EXERCISE INSTRUCTIONS:
1. According to the gateway failure-detection text, why may per-thread watchdog monitors be insufficient for more complex software modules? Answer in one to three sentences.
2. Answer these questions from the gateway failure-detection text:
(a) What is the number of the provisional application whose benefit is claimed, and on what date was it filed?
(b) What kind of housing does the text say the gateway devices may provide services for?
(c) Under what condition is the gateway device considered to be operating properly?
3. List every step of the method as given in the opening paragraph of the gateway failure-detection text.

SELECTED TEXT:
· · · ·

A method is capable of detecting and mitigating failure conditions associated with gateway devices. According to an exemplary embodiment, the method includes receiving a first announcement regarding service associated with operation of a gateway device (440), determining a classification of the first announcement (510), initializing a timing interval based on the classification of the first announcement (520), and providing an error message if a second announcement of a same classification as the first announcement is not received before the timing interval expires (530). The gateway device is considered to be operating properly if the second announcement of the same classification as the first announcement is received before the timing interval expires.

Description

MECHANISMS FOR FAILURE DETECTION AND MITIGATION IN A
GATEWAY DEVICE
CROSS REFERENCE TO RELATED APPLICATION
This application claims the benefit under 35 U.S.C.§ 119 of a provisional application 60/925,792 filed in the United States on April 23, 2007.
BACKGROUND OF THE INVENTION Field of the Invention
The present embodiments generally relate to gateway devices that may be used to provide services for multi-dwelling units (MDUs), and more particularly, to mechanisms for detecting and mitigating failure conditions associated with such gateway devices.
Background Information
Systems for providing services such as satellite television service have been deployed that utilize a structure that is complementary to the needs of multi-user operation in a single location such as multiple dwelling buildings or apartments. The arrangement of the system used for an installation such as an MDU installation often includes client devices connected through a local network to a central device, or gateway device, that is connected to the service provider's network. Failures within a given gateway device due to hardware or software may occur and result in degradation of system performance and service calls from users.
One approach to detecting and mitigating software module failures within a given gateway device involves the use of watchdog monitors. Such watchdog monitors may be, for example, set on a per-thread basis to monitor one or more threads of execution and to indicate thread failure (i.e., micro- level failure detection). In many cases, more complex software modules are comprised of multiple threads of execution as well as third-party object modules that are not monitored, and that may also use the services of a transmission control protocol/internet protocol (TCP/IP) stack. In these more complex modules, the per-thread watchdog monitor approach may not be sufficient to detect a failure of the overall software module or loss of software function point(s).
Accordingly, there is a need for improved mechanisms for detecting and mitigating failure conditions associated with gateway devices. The present embodiments described herein address this and/or other issues and provides a macro-level capability to detect hardware and software module failures across one or more gateway devices.
SUMMARY OF THE INVENTION
In accordance with an aspect of the present disclosure, a method for detecting a failure in a gateway device is disclosed. According to an exemplary embodiment, the method includes the steps of: receiving a first announcement regarding service associated with operation of a network, determining a classification of the first announcement, initializing a timing interval based on the classification of the first announcement, and providing an error message if a second announcement of a same classification as the first announcement is not received before the timing interval expires.

· · · ·

MATERIAL PROVIDED:
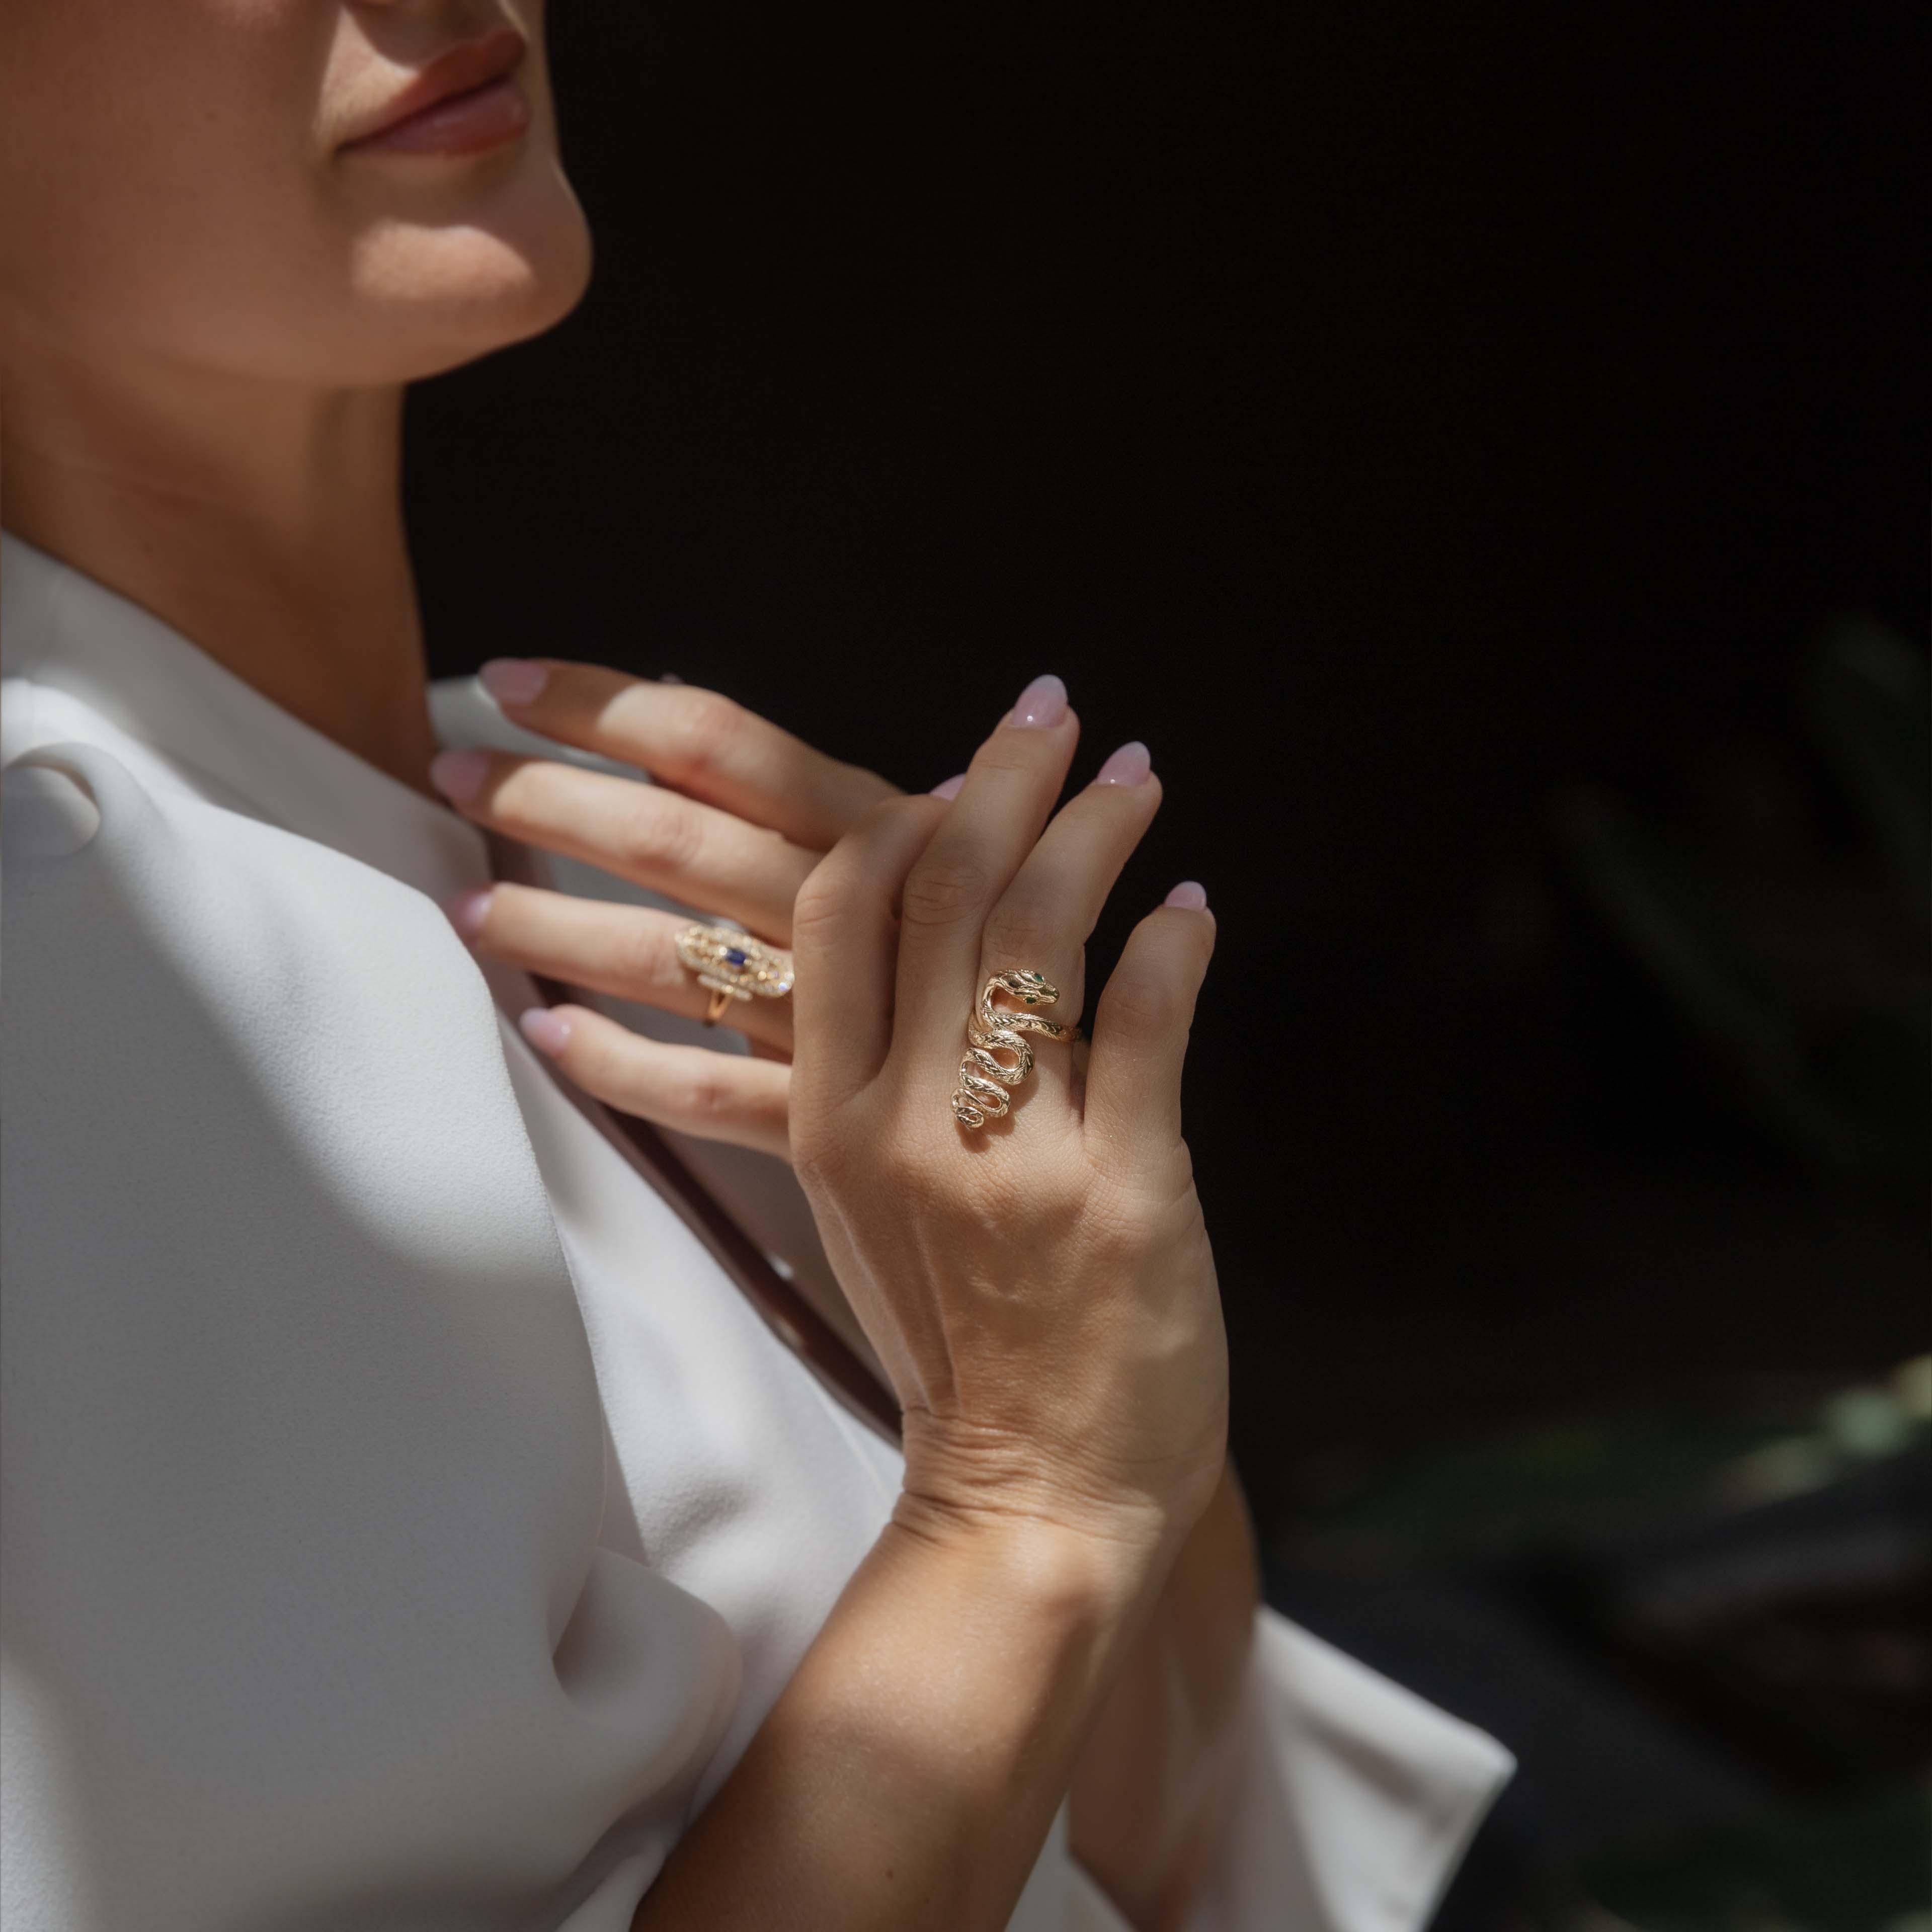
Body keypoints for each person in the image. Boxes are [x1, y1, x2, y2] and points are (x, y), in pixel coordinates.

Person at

· · · ·

RESULTS IN ORDER:
1. More complex software modules consist of multiple threads of execution together with unmonitored third-party object modules, which may also use the services of a TCP/IP stack. In such modules, per-thread monitoring may fail to detect a failure of the overall software module or a loss of software function points.

2.
(a) 60/925,792, filed on April 23, 2007.
(b) Multi-dwelling units (MDUs).
(c) When a second announcement of the same classification as the first announcement is received before the timing interval expires.

3.
- Receiving a first announcement regarding service associated with operation of a gateway device
- Determining a classification of the first announcement
- Initializing a timing interval based on the classification of the first announcement
- Providing an error message if a second announcement of the same classification as the first announcement is not received before the timing interval expires